• 2518 Ocean Parkway
    Brooklyn, New York, 11235
  • WE ARE OPEN

    Monday to Friday 10:00 AM - 05:00 PM

    Sundays & Evenings by Appt

FINANCIAL AGREEMENT FORM

Sandy Zohni MS RD CDE CDN
2518 Ocean Parkway
Brooklyn, New York, 11235
T: 718-376-1616
E: mydietconnection@gmail.com

Thank you for choosing our nutrition counseling services for your dietary and health needs. Please read and sign the agreement below. It lays out billing, scheduling, and cancellation procedures. If you have any questions, please ask for clarification.

Payment of all fees is expected at the time of service . This includes co-payments and out of pocket fees.

It is the patient’s responsibility to check insurance benefits and coverage. However, verification of eligibility DOES NOT guarantee payment by the insurance.
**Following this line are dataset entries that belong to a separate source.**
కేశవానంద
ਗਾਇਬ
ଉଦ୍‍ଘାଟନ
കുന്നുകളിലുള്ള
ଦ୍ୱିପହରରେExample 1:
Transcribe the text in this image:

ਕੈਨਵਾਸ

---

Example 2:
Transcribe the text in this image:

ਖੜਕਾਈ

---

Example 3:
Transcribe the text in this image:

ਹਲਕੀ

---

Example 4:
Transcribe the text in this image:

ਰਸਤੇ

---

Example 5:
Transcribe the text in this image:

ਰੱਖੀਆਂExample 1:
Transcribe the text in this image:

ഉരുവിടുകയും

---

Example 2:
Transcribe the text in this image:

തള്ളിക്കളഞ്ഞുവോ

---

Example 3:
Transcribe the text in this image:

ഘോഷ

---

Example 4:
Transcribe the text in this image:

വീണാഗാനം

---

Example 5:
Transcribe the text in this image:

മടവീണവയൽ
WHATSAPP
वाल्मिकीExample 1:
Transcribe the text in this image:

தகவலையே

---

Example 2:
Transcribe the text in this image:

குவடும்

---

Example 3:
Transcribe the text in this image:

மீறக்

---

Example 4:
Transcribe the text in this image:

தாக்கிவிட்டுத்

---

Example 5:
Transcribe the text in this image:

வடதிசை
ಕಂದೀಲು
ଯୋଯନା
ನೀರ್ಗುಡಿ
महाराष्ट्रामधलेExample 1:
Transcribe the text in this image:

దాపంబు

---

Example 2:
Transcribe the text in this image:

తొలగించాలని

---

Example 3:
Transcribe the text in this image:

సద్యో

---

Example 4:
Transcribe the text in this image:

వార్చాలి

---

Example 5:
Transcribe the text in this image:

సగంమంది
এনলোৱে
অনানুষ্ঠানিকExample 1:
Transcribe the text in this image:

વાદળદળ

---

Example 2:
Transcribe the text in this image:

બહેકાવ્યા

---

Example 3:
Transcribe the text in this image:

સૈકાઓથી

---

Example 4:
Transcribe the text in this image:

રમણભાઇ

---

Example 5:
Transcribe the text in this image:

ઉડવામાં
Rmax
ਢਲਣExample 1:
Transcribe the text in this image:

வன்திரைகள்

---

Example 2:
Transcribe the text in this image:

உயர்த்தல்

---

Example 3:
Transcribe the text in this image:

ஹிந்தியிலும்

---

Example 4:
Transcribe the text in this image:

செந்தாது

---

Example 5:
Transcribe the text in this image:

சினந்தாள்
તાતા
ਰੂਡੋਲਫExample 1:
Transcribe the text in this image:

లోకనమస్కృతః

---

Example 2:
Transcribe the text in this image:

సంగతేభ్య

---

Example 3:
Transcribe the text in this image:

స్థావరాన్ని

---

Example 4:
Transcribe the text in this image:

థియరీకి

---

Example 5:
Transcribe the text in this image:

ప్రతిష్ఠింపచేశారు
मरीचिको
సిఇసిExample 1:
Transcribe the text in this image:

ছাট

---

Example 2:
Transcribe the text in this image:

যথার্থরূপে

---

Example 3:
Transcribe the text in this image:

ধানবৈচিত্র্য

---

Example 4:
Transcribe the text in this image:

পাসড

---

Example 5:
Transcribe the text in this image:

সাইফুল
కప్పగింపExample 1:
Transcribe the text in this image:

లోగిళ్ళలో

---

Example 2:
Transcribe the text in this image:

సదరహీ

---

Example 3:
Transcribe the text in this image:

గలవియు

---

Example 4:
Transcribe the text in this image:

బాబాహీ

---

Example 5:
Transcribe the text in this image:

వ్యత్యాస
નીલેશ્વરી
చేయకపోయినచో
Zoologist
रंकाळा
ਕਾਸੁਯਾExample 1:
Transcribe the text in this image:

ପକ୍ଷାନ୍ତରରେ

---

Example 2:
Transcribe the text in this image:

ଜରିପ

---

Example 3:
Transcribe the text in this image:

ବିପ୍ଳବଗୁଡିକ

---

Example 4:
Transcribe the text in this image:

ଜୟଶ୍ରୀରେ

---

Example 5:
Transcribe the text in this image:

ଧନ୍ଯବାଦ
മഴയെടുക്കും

Patients will be responsible for any services that do not get covered, deductibles, co-payments, or co-insurances, as determined by your insurance carrier.

I hereby authorize payment of medical benefits directly to Sandy Zohni Dietetics/Nutrition PLLC for all services rendered where applicable.
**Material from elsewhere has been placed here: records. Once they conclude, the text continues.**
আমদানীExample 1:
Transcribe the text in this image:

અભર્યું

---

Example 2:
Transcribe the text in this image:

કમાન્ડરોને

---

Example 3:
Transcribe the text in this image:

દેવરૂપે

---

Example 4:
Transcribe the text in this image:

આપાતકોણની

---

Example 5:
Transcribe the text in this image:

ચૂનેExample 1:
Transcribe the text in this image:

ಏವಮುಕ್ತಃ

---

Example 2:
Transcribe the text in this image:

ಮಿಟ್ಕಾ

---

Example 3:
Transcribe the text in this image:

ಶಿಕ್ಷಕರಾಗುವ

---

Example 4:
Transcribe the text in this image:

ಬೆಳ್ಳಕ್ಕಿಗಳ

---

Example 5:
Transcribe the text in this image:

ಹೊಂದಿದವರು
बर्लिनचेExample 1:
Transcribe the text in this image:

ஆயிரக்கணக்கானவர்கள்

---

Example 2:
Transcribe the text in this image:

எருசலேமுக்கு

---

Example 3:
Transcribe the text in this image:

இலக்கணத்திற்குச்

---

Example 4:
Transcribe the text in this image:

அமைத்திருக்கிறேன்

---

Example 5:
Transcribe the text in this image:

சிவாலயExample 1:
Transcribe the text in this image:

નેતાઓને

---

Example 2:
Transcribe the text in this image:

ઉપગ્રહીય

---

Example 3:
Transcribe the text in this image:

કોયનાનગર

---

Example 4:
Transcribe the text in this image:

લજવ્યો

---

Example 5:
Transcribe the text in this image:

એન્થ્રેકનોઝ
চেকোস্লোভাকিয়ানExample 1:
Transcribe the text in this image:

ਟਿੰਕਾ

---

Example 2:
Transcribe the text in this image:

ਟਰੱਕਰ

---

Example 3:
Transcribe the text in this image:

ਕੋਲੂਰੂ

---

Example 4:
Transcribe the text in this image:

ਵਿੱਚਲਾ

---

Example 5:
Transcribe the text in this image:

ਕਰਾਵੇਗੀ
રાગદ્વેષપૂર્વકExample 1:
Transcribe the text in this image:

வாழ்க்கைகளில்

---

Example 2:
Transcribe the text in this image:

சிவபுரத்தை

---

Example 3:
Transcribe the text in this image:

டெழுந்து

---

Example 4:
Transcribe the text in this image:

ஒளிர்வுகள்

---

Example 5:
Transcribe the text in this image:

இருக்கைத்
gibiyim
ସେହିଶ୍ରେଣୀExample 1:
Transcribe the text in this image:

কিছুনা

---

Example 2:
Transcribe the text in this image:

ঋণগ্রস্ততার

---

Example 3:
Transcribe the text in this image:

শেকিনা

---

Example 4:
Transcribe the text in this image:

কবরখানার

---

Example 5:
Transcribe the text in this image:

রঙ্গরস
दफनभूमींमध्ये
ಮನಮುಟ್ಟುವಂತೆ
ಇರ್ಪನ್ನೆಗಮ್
Out-of-pocket payments can be made via Quick pay, Zelle, Venmo, cash or check and are due on the date of your appointment. Please make checks payable to Sandy Zohni Dietetics/Nutrition PLLC. There is a $35 fee for all returned checks.

I hereby authorize Sandy Zohni Dietetics/Nutrition PLLC to release to government agencies, insurance carriers and all others who are financially liable for my care, all information to substantiate payments for my care and to permit representatives thereof to examine and make copies of all records related to such care and treatment. I understand that if at any point my insurance coverage changes, I am to notify administrative staff prior to my next visit. Failure to do so will result in being personally and completely responsible for the full amount of all services.
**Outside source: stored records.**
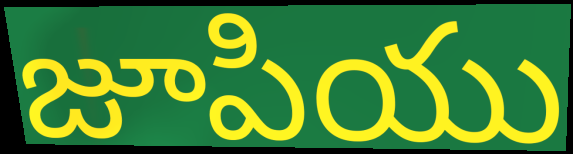
జూపియుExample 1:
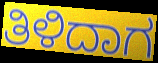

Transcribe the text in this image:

ತಿಳಿದಾಗ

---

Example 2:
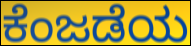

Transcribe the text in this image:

ಕೆಂಜಡೆಯ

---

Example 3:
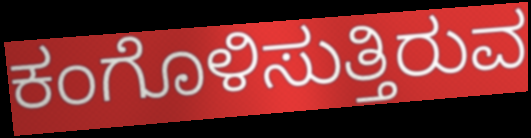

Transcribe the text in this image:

ಕಂಗೊಳಿಸುತ್ತಿರುವ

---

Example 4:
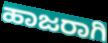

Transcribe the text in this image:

ಹಾಜರಾಗಿ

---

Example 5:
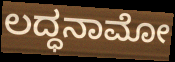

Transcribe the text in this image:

ಲದ್ಧನಾಮೋ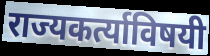
राज्यकर्त्याविषयी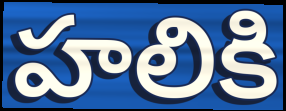
హలికి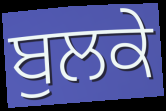
ਬੁਲਕੇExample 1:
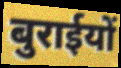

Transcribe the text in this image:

बुराईयों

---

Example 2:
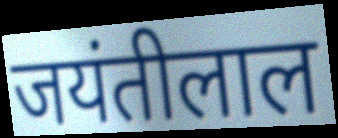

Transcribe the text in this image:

जयंतीलाल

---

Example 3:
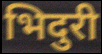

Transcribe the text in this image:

भिदुरी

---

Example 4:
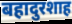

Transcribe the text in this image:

बहादुरशाह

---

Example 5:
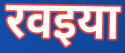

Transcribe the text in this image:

रवइयाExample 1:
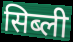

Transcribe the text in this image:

सिब्ली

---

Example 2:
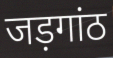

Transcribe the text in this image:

जड़गांठ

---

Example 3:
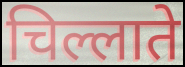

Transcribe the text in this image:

चिल्लाते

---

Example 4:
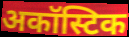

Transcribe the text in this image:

अकॉस्टिक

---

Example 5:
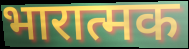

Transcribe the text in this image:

भारात्मक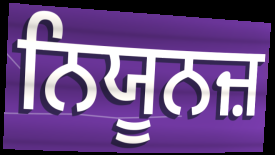
ਨਿਯੂਨਜ਼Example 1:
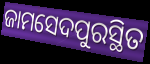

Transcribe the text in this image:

ଜାମସେଦପୁରସ୍ଥିତ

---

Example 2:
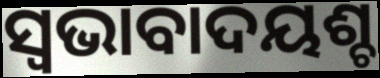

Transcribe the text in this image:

ସ୍ଵଭାବାଦୟଶ୍ଚ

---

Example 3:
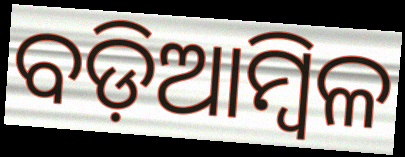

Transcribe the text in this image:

ବଡ଼ିଆମ୍ବିଳ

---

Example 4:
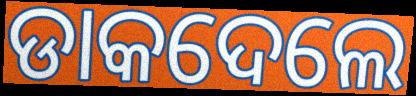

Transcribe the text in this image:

ଡାକଦେଲେ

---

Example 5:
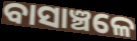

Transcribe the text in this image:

ବାସାଞ୍ଚଳେ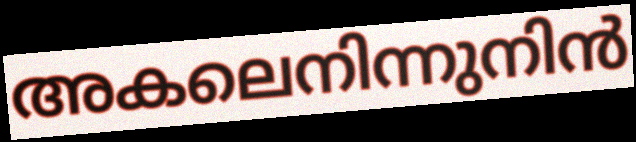
അകലെനിന്നുനിൻ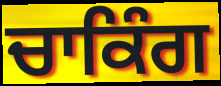
ਚਾਕਿੰਗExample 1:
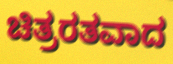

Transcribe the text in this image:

ಚಿತ್ರರತವಾದ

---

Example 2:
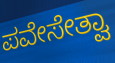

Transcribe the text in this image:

ಪವೇಸೇತ್ವಾ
I will be responsible to pay a $50 cancellation fee for any missed or cancelled visits, not made at least 24 hours in advance prior to the scheduled appointment time.

  • AGREE TO THE ABOVE FINANCIAL AND CANCELLATION POLICIES. IN THE CASE OF DEFAULT PAYMENT, I AM RESPONSIBLE FOR FULL PAYMENT OF THE BALANCE, INTEREST ACCRUED, AND ANY COLLECTION COSTS AND LEGAL FEES INCURRED TO COLLECT ON THIS ACCOUNT. I UNDERSTAND THE SCOPE AND LIMITATIONS OF MY INSURANCE COVERAGE AND AGREE TO PAY ALL FEES NOT COVERED BY MY INSURANCE PLAN. I HAVE READ, UNDERSTAND, AND ACCEPT THE INFORMATION AND CONDITIONS SPECIFIED IN THIS AGREEMENT.